Irish pension funds have also bounced back from the disappointing losses of around 34% in 2008. Figures from investment consultancies suggest there were average returns of between 20-22% for the year. However, the National Pension Reserve Fund (NPRF) posted a lower overall return of 11.6%. This is because the 20.9% return on its discretionary portfolio was reduced by the NPRF's direct investments in two banks, following a recapitalisation programme in the first half of 2009.
And despite this overall improvement, the Pensions Board estimated in February 2010 that around 80% of Irish defined benefit (DB) schemes remain in deficit. Many of these are believed to have "substantial deficits".
The Pensions Board's chief executive, Brendan Kennedy, said: "The Board is concerned the investment and funding of too many DB schemes is based on aggressive investment return assumptions and do not take enough account of investment risks and downsides. DB funding needs to be sustainable for the long term, and trustees must therefore consider realistic costs, investment risks, and the ability and willingness of the employer to support the scheme."
Dutch pension schemes also benefited from positive investment results, with most of the funds so far showing a solvency ratio above the 105% requirement.
In particular, the €1.8bn Protector scheme run by Exxon Mobil produced the highest return reported so far of 23.5%, leading to a solvency level of 168% up from 122.4% in 2008. The scheme partly attributed the result to a rise in long-term interest rates that reduced liabilities by €51m, and additional payments of €704m from its sponsoring companies over a 12-month period. It also confirmed it had decreased risk in the final quarter of 2009 by increasing its fixed income allocation by 10% at the expense of equity holdings.
Other Dutch schemes performed well, with ABP showing a return of 20.2% and solvency level of 109%, while PFZW returned 17.6% to reach a cover ratio of 108%. Stichting Algemeen Pensioenfonds KLM was an additional surprise performer, posting the second highest cover ratio so far of 130.1%, with a 2009 return of 17.7%.

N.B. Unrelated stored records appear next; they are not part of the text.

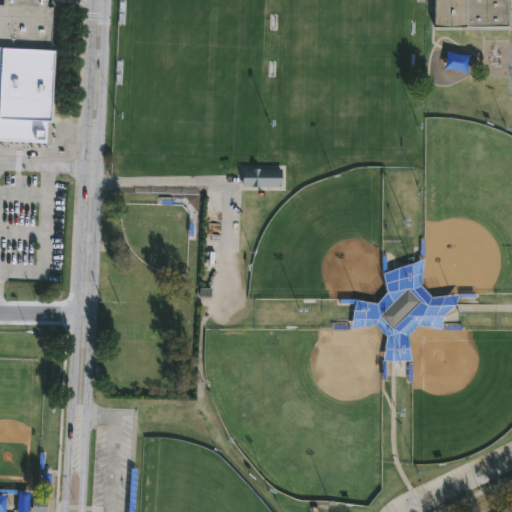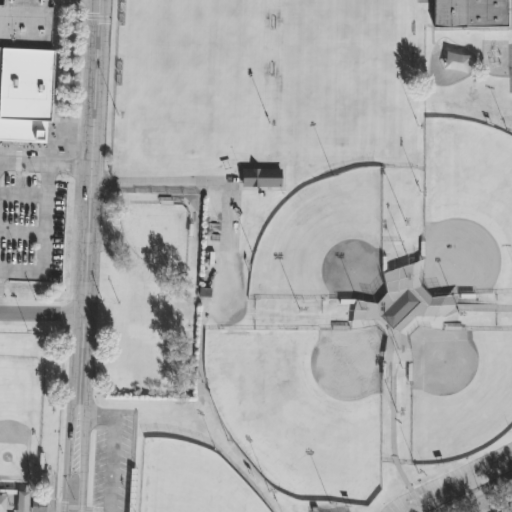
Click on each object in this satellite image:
building: (470, 13)
building: (470, 15)
building: (25, 71)
building: (26, 71)
park: (263, 84)
road: (2, 162)
road: (44, 165)
building: (262, 177)
building: (261, 178)
road: (221, 184)
road: (22, 195)
parking lot: (36, 206)
road: (86, 207)
park: (466, 208)
road: (21, 234)
road: (42, 239)
park: (324, 241)
park: (304, 261)
road: (485, 310)
road: (40, 314)
road: (445, 330)
park: (458, 390)
park: (302, 407)
park: (27, 416)
park: (20, 419)
road: (393, 436)
road: (111, 445)
parking lot: (111, 461)
road: (66, 463)
road: (80, 463)
park: (189, 480)
parking lot: (454, 482)
road: (457, 486)
road: (476, 494)
building: (3, 503)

Danish pension funds produced reasonable returns over the year, with ATP posting a figure of 8.5% for 2009. ATP's strategy of splitting its investment portfolio into alpha and beta sections continues to pay off. The alpha portfolio returned 5.8% while the beta portfolio - which is divided into five risk categories of interest; credit; equities; inflation and commodities - returned 8.6%. This was driven primarily by the 22.5% return on equities, within which Danish equities returned 51% in 2009. In addition, the SP fund managed by ATP, which has seen around 88% of its assets withdrawn by members, achieved a return of 10.4%.
Danica Pension's' assets rose by 10% over the year to €34.4bn. This was driven primarily by good returns on its market-based products - Danica Balance and Danica Link - which returned 22% and 25% respectively. The Danica Traditionel product, which provides a set interest rate for policyholders, also showed a marked improvement with a return of 7.1%, against a loss of 1.2% in 2008.
Swiss pension funds mainly kept to the trend of double-digit returns, with only Swisscanto suggesting a single-figure average return of 9.6%. Elsewhere, the Migros Pensionskasse (MPK) revealed it was back to full funding of 103.8% after a return of 10.9% in 2009. Christoph Ryter, head of MPK, said the results of an ALM study in 2009 had found "the fund can stick to its current strategic asset allocation with a few changes".
Ryter explained: "While 85% of the portfolio will be in core investments, 15% will be satellite investments and the international diversification of the equity portfolio will continue."
Meanwhile, survey findings from BNY Mellon Asset Servicing and State Street in the UK revealed that the weighted average return for UK pension funds was 14% and 15% respectively. This compared favourably against a return of -13.8% in 2008. The improvement is attributed to strong returns from emerging market equities over the year.